Dear Heloise: I clipped your suet recipe a while back and finally got around to making it last month. The birds devour it. Thank you for the recipe. My birds thank you, too. — Ken Erickson, via e-mail.
Dear Ken: Glad they enjoy it. Suet is beef or lamb fat, and it is commonly used as bird food. Get it from your butcher and cook it down. Add some cornmeal or peanut butter, roll pine cones in it and sprinkle with birdseed. Or, you can make a pine-cone bird feeder without the suet. Just roll a pine cone in peanut butter and then in birdseed. Hang from a tree with wire or floss, and watch finches, cardinals and bluebirds dive right in. This is a great project for kids. — Heloise
Dear Readers: Judy Leftoff of Baton Rouge, La., sent in a photo of her adorable Yorkie, Bella, giving her best pose. To see Bella, visit www.Heloise.com — Heloise
Dear Readers: Is pet hair driving you crazy? Here are some quick hints from Heloise Central for removing it:
slightly damp synthetic sponge
waffle-type rubber shelving
hairbrush (one with man-made bristles)
masking or duct tape
rubber-soled shoe (clean)
One of these will help you remove pet hair quickly and completely from furniture or other surfaces. — Heloise
Dear Heloise: I am a person who gardens for recreation and a creative outlet. Every year, I end up needing to replace plants because people allow their dogs to use my front yard for a toilet. These neighbors would never stomp around killing my garden, but they carelessly allow their pets to do so. Please ask pet owners to respect their neighbors' gardens. — Janet S., Battle Ground, Wash.

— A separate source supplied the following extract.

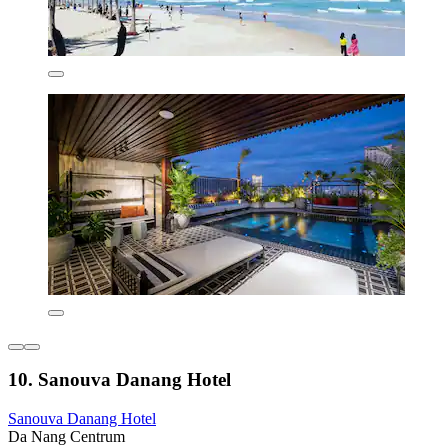
10. Sanouva Danang Hotel
Sanouva Danang Hotel
Da Nang Centrum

Dear Heloise: Help birds build a nest in the spring. Fill an empty water bottle with small pieces of yarn. When the bottle is full, cut a hole toward the bottom of the bottle and hang it in a tree in your yard. — Cecile Mowrey, Somersworth, N.H.
Dear Heloise: Right after our dog was groomed, Breeze was running around and showing off. He ran under the trailer hitch on the motor home and got axle grease all over him. We tried everything to remove it, to no avail. In desperation, I grabbed a jar of udder cream. I slathered it all over, and it took the grease right off! Since the cream is a lanolin-based emollient, it made Breeze's coat soft and shiny, too! — Lesley, via e-mail
Dear Heloise: Someone recently wrote you with a hint for getting around the problem of cats unrolling the toilet paper. It's easier to simply turn the roll around, so the paper unrolls from the back rather than the front. In my experience, cats paw the roll rather than grab the end of the paper. Positioning it backward foils them. — Amy Hazelrigg, Roswell, N.M.